Any ideas on what they could be? I have a couple virtual machines on my machine, but I have VirtualBox and VMWare turned off, so I'm pretty sure it can't be those (not to mention the names aren't the same). I'm running Windows 7 Home Premium, if it helps.


----------



## lunarlander (Sep 22, 2007)

How do you know those MACs belong to media devices? Doesn't the router just show you only the MACs ? 

Which malware scanner do you use? And what malware was removed? If you still have the log of the malware scan, maybe you can post it so some malware removers can take a look?


----------



## JMJedi (Sep 21, 2011)

I can right click on the Media Devices in the "Network" window, and under "Properties" it lists the MAC address. 

For the malware scanner, I scanned with Spybot and Spyware Terminator. I also scanned with AVG and MSSE. Only Spybot found anything, and they were all tracking cookies. I can post the list if you think it will help, but since they were all just cookies, I don't think it's likely they are the cause (though I could be wrong.)


----------



## dvk01 (Dec 14, 2002)

dfo you have amobile phone or MP3 player that gets plugged into that computer
Have you ever set up a home group & selected share media


----------



## JMJedi (Sep 21, 2011)

I have both a mobile phone and an iPod that get plugged in, but both of those were plugged in and set up well before these computers showed up on my network.

I've set up a home group, password protected it, and disabled all shared media, and the computers still show up.


----------



## dvk01 (Dec 14, 2002)

take a screen shot & show us the computers on it 
I will bet they are legut
How many user accounts do you have on the computer
Each user account shows up as a separate media device as does my router, because it can have a usb hard drive plugged in to act as a media server 

see my attached screenshot


----------



## JMJedi (Sep 21, 2011)

I've attached a screenshot of my Network screen. I have only one user account on my computer, Josh. There is a computer and a media device for that user account. When I'm at home, my router will also show up, as will my Xbox, but I can tell what those are.

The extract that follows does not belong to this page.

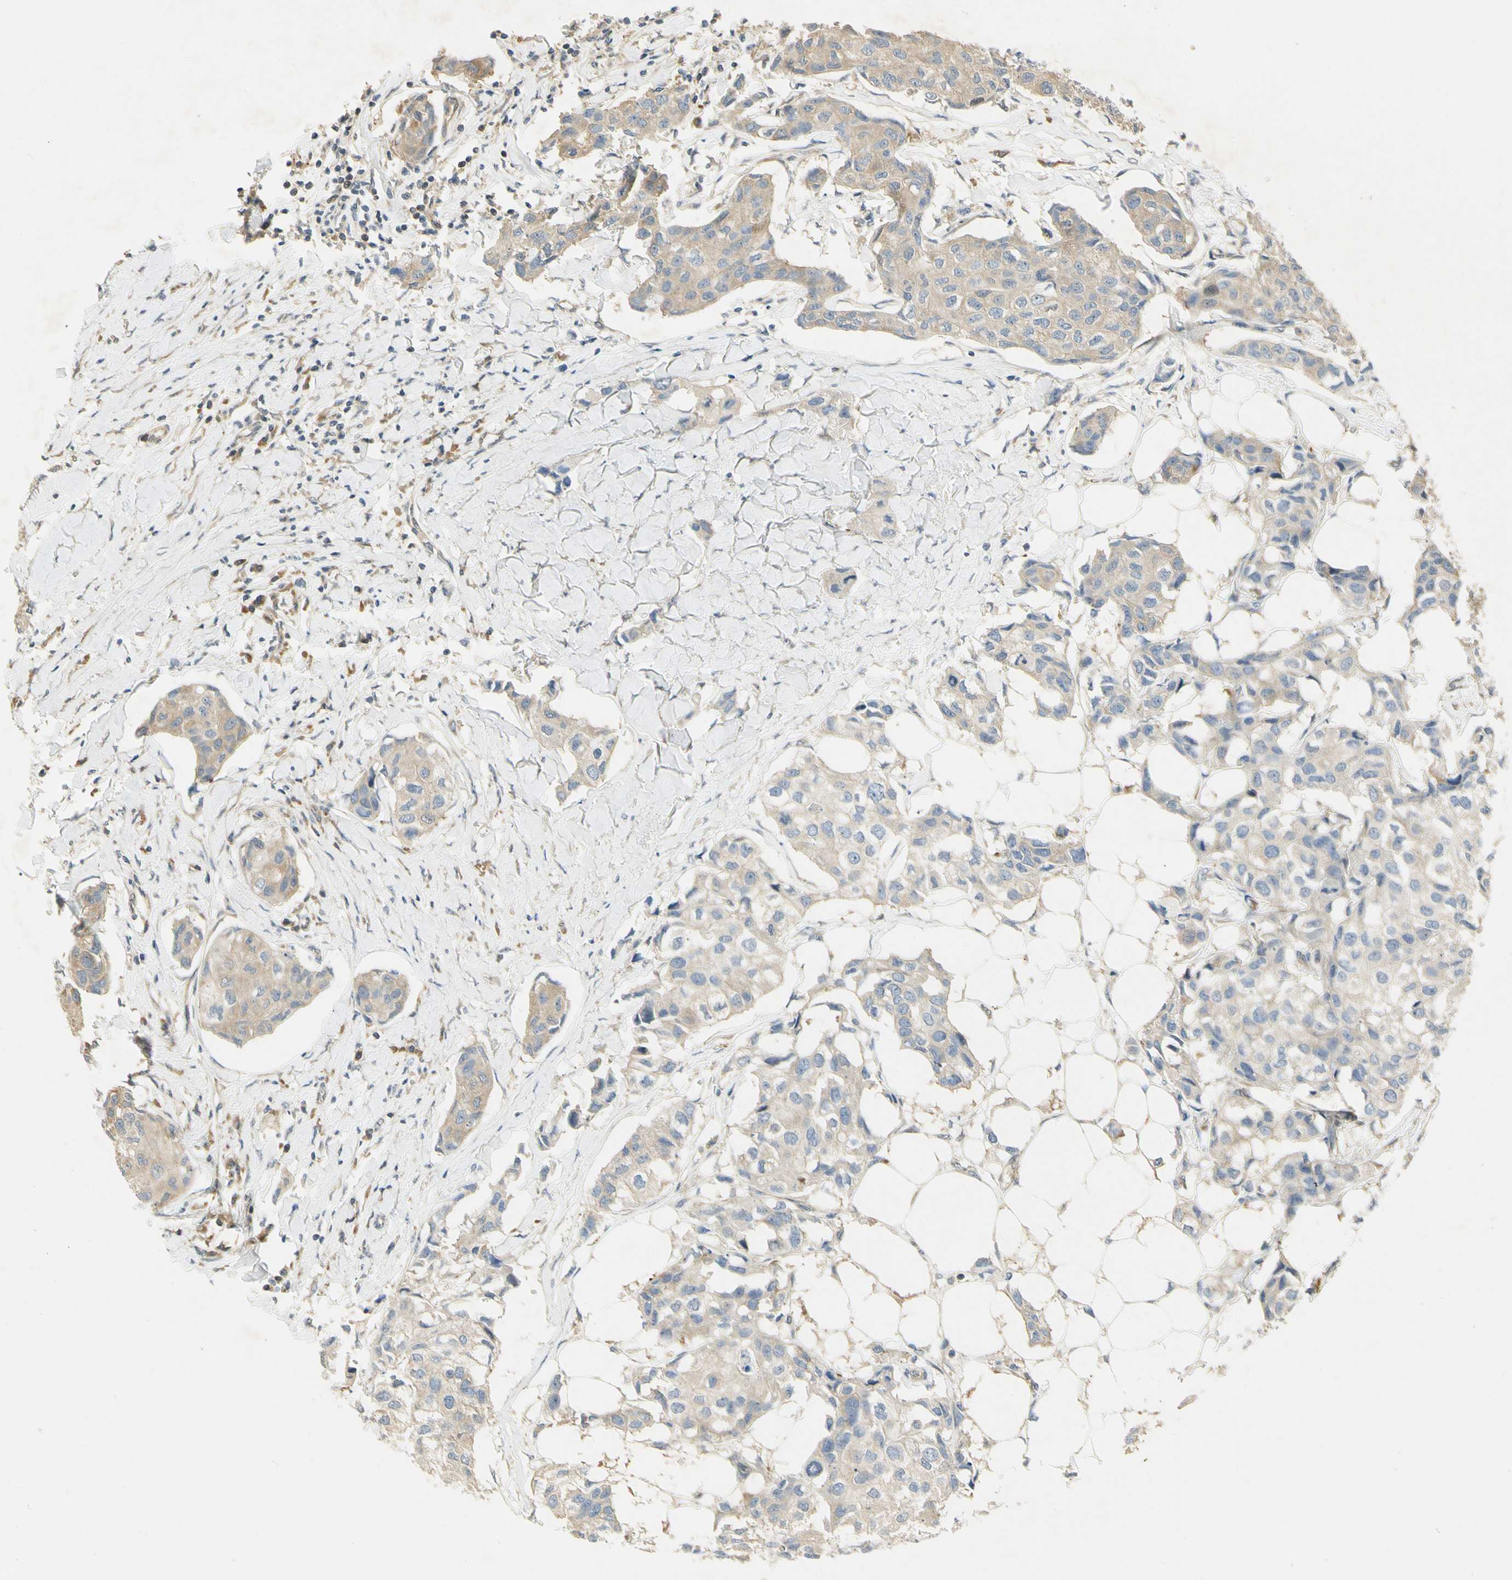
{"staining": {"intensity": "weak", "quantity": "25%-75%", "location": "cytoplasmic/membranous"}, "tissue": "breast cancer", "cell_type": "Tumor cells", "image_type": "cancer", "snomed": [{"axis": "morphology", "description": "Duct carcinoma"}, {"axis": "topography", "description": "Breast"}], "caption": "IHC of human invasive ductal carcinoma (breast) reveals low levels of weak cytoplasmic/membranous staining in about 25%-75% of tumor cells.", "gene": "EIF1AX", "patient": {"sex": "female", "age": 80}}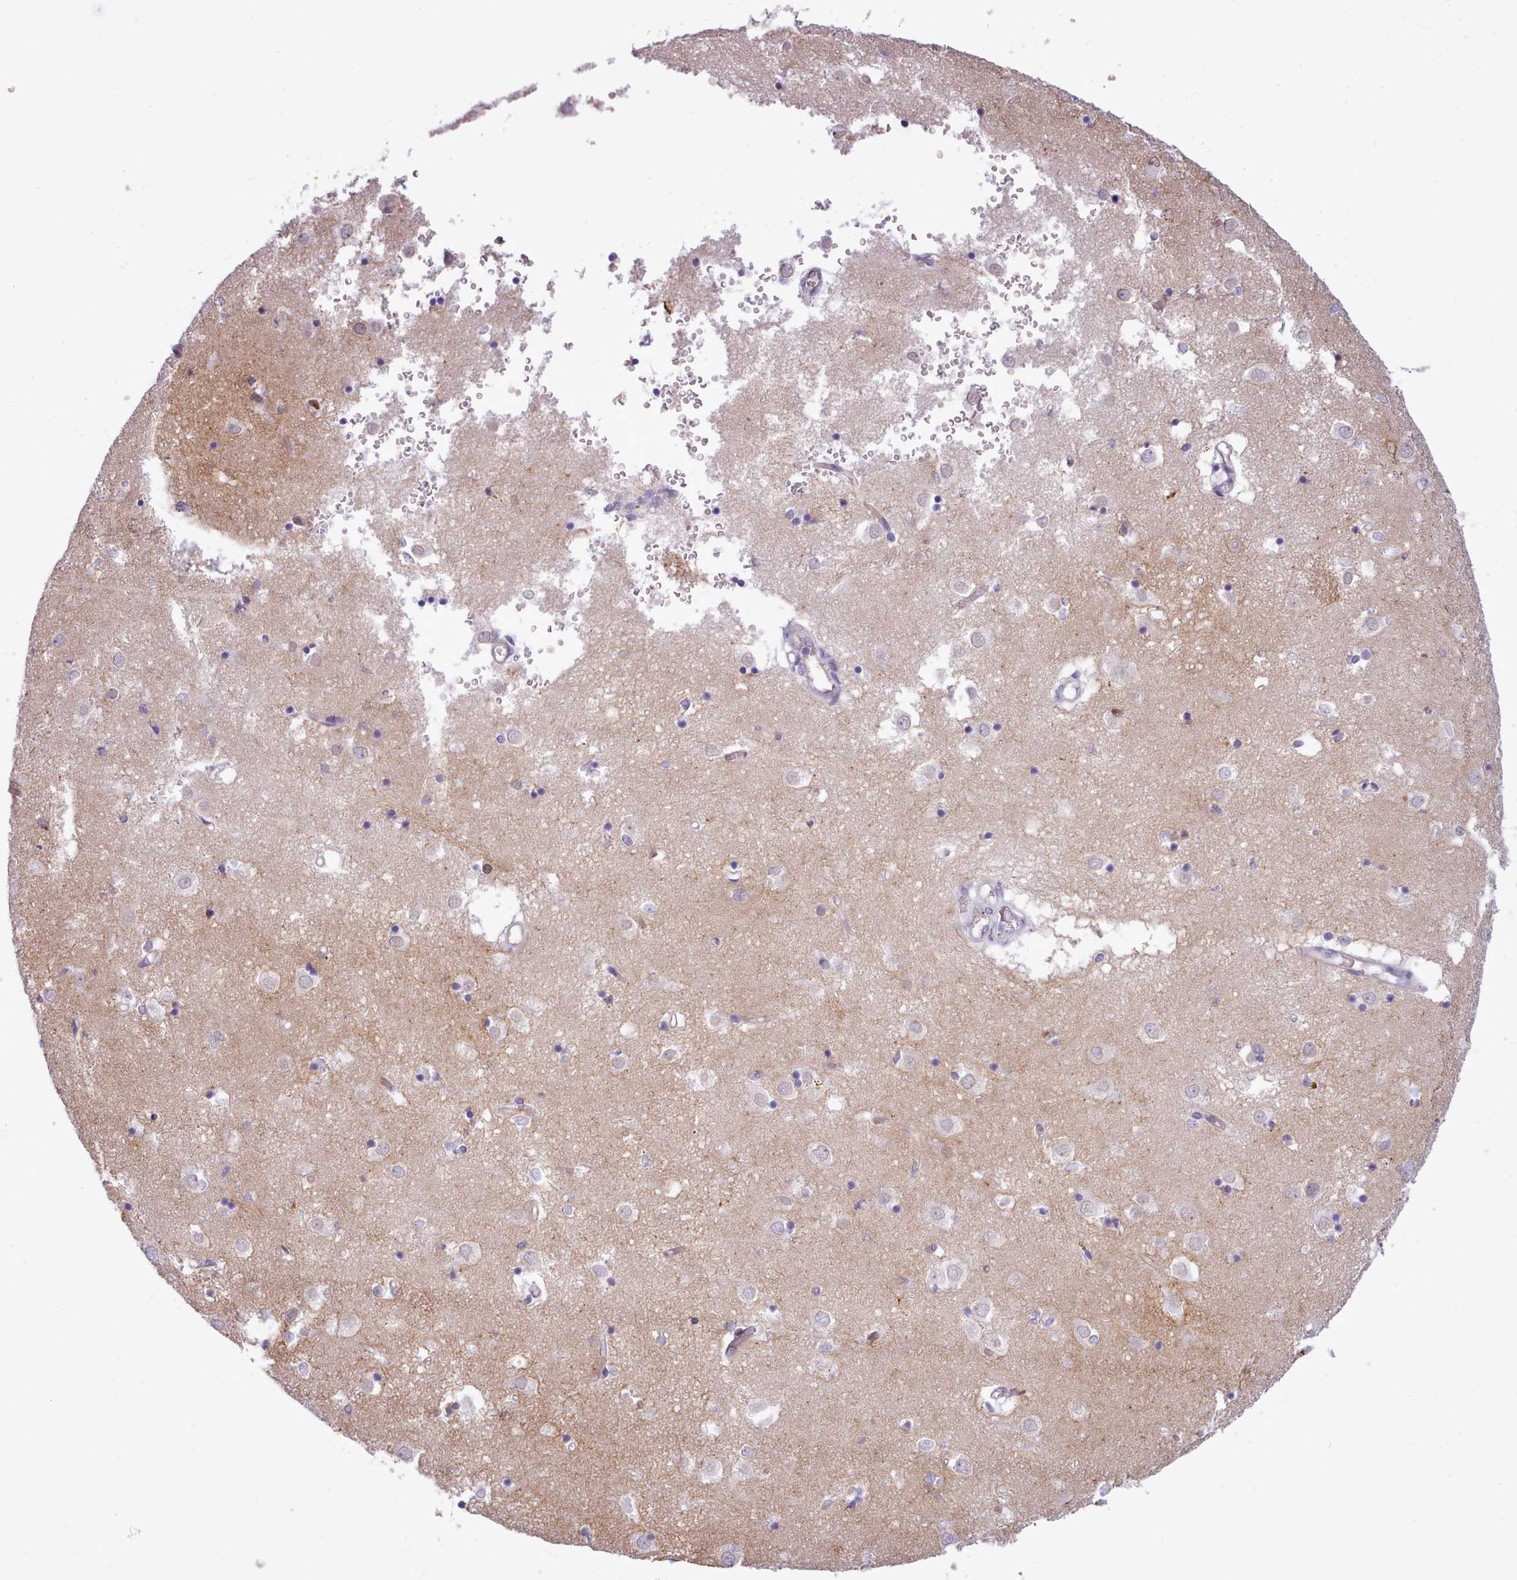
{"staining": {"intensity": "negative", "quantity": "none", "location": "none"}, "tissue": "caudate", "cell_type": "Glial cells", "image_type": "normal", "snomed": [{"axis": "morphology", "description": "Normal tissue, NOS"}, {"axis": "topography", "description": "Lateral ventricle wall"}], "caption": "Immunohistochemical staining of normal caudate displays no significant staining in glial cells.", "gene": "CYP2A13", "patient": {"sex": "male", "age": 70}}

The computers I'm concerned about are CATMAN-PC (and the associated media device) and IVORY (and the associated media devices). For some reason, the IVORY pc isn't showing up currently, but the media devices are. Every once in a while one of the two computers will disappear, but the media devices stay connected. The computer will eventually reappear. (I'm not worried about LAURIEMAC-PC, that's a coworker's machine.)

EDIT: Now the IVORY machine has showed up as well. It's just another computer on the network, like CATMAN-PC. I can upload another screenshot if it helps.


----------



## dvk01 (Dec 14, 2002)

it looks like W7 allows streaming automatically & automatically allows any device on the network to stream or receive streams 
http://windows.microsoft.com/en-AU/...ices-and-computers-using-Windows-Media-Player
scroll dopwn to To set up basic streaming preferences


----------



## JMJedi (Sep 21, 2011)

I managed to figure it out. Turns out there was a rogue Hamachi network on my computer and that's where the devices were coming from. Thanks for your help!


----------



## Snagglegaster (Sep 12, 2006)

Just to clarify, are you saying that you had malware that mimicked Hamachi. or that Hamachi was installed on the computer without your knowledge or consent? Curious, because I thought Hamachi was legit VPN software. This wouldn't be the first time that I've seen a program that is apparently honest turn out to be malware, but I'm interested in the details.


----------



## JMJedi (Sep 21, 2011)

No, I installed Hamachi on my computer on my own, and have used it successfully several times. The problem was just that one of the connections that I thought had been closed down was still open, and there were still clients logged into that connection, and therefore appeared on my Network.


----------



## Snagglegaster (Sep 12, 2006)

Thanks for the reply! Too many people fail to realize how important feedback can be.


----------